◆ Work instruction ◆
Give again, exactly as written, the lines of the records below from the line with "VIEW ON AMAZON" to the line with "Insurers From July 2026". Both end lines count; pictures do not.

[Extracted page text data]
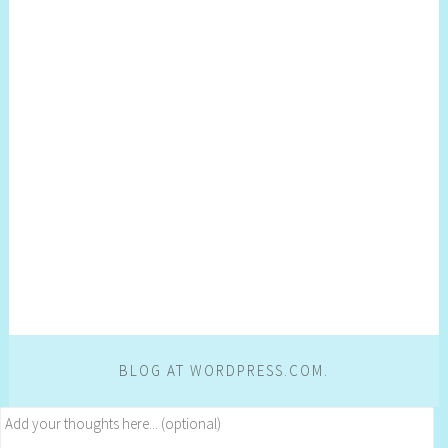
BLOG AT WORDPRESS.COM.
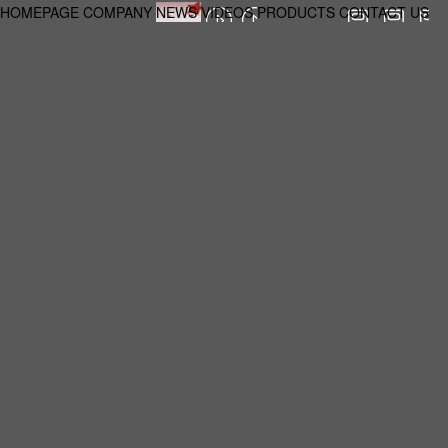
HOMEPAGE
COMPANY
NEWS
VIDEOS
PRODUCTS
CONTACT US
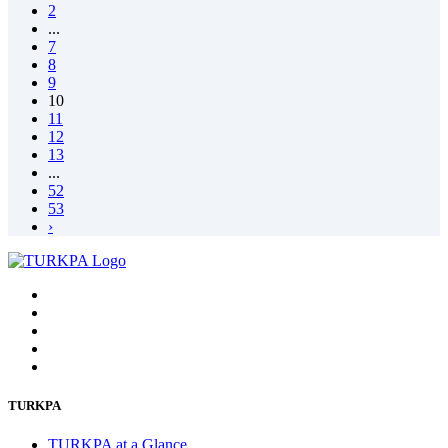
2
...
7
8
9
10
11
12
13
...
52
53
›
TURKPA
TURKPA at a Glance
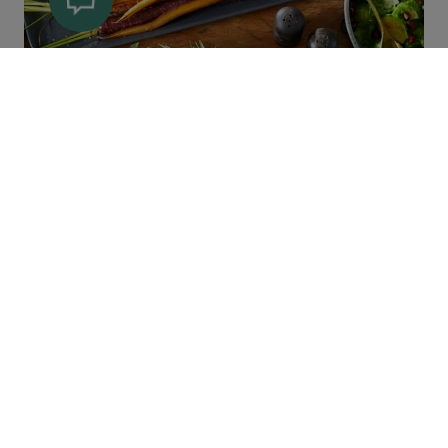
Main Courses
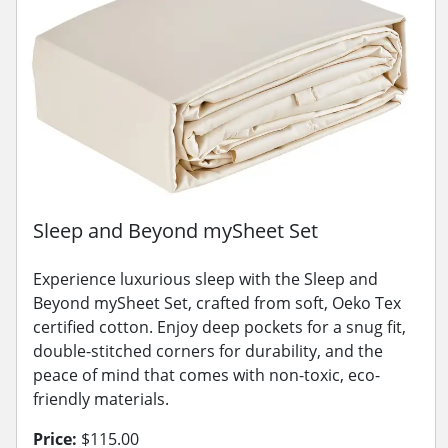
Sleep and Beyond mySheet Set
Experience luxurious sleep with the Sleep and
Beyond mySheet Set, crafted from soft, Oeko Tex
certified cotton. Enjoy deep pockets for a snug fit,
double-stitched corners for durability, and the
peace of mind that comes with non-toxic, eco-
friendly materials.
Price:
$115.00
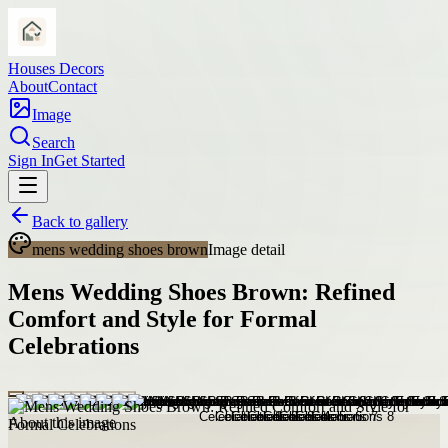
Houses Decors
About
Contact
Image
Search
Sign In
Get Started
Back to gallery
mens wedding shoes brown
Image detail
Mens Wedding Shoes Brown: Refined
Comfort and Style for Formal
Celebrations
About this image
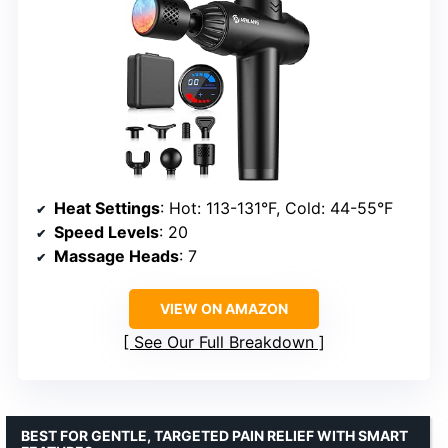
Heat Settings
: Hot: 113-131°F, Cold: 44-55°F
Speed Levels
: 20
Massage Heads
: 7
VIEW ON AMAZON
See Our Full Breakdown
BEST FOR GENTLE, TARGETED PAIN RELIEF WITH SMART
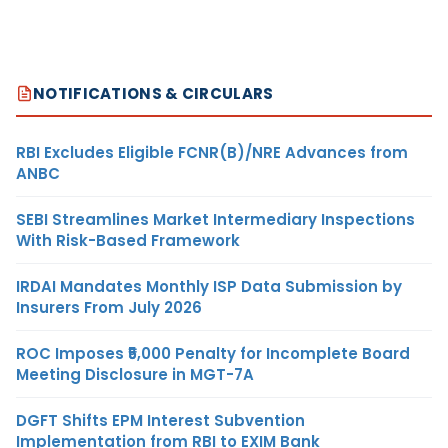
NOTIFICATIONS & CIRCULARS
RBI Excludes Eligible FCNR(B)/NRE Advances from
ANBC
SEBI Streamlines Market Intermediary Inspections
With Risk-Based Framework
IRDAI Mandates Monthly ISP Data Submission by
Insurers From July 2026
ROC Imposes ₹5,000 Penalty for Incomplete Board
Meeting Disclosure in MGT-7A
DGFT Shifts EPM Interest Subvention
Implementation from RBI to EXIM Bank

◆ Task solution ◆
VIEW ON AMAZON
See Our Full Breakdown
BEST FOR GENTLE, TARGETED PAIN RELIEF WITH SMART
NOTIFICATIONS & CIRCULARS
RBI Excludes Eligible FCNR(B)/NRE Advances from
ANBC
SEBI Streamlines Market Intermediary Inspections
With Risk-Based Framework
IRDAI Mandates Monthly ISP Data Submission by
Insurers From July 2026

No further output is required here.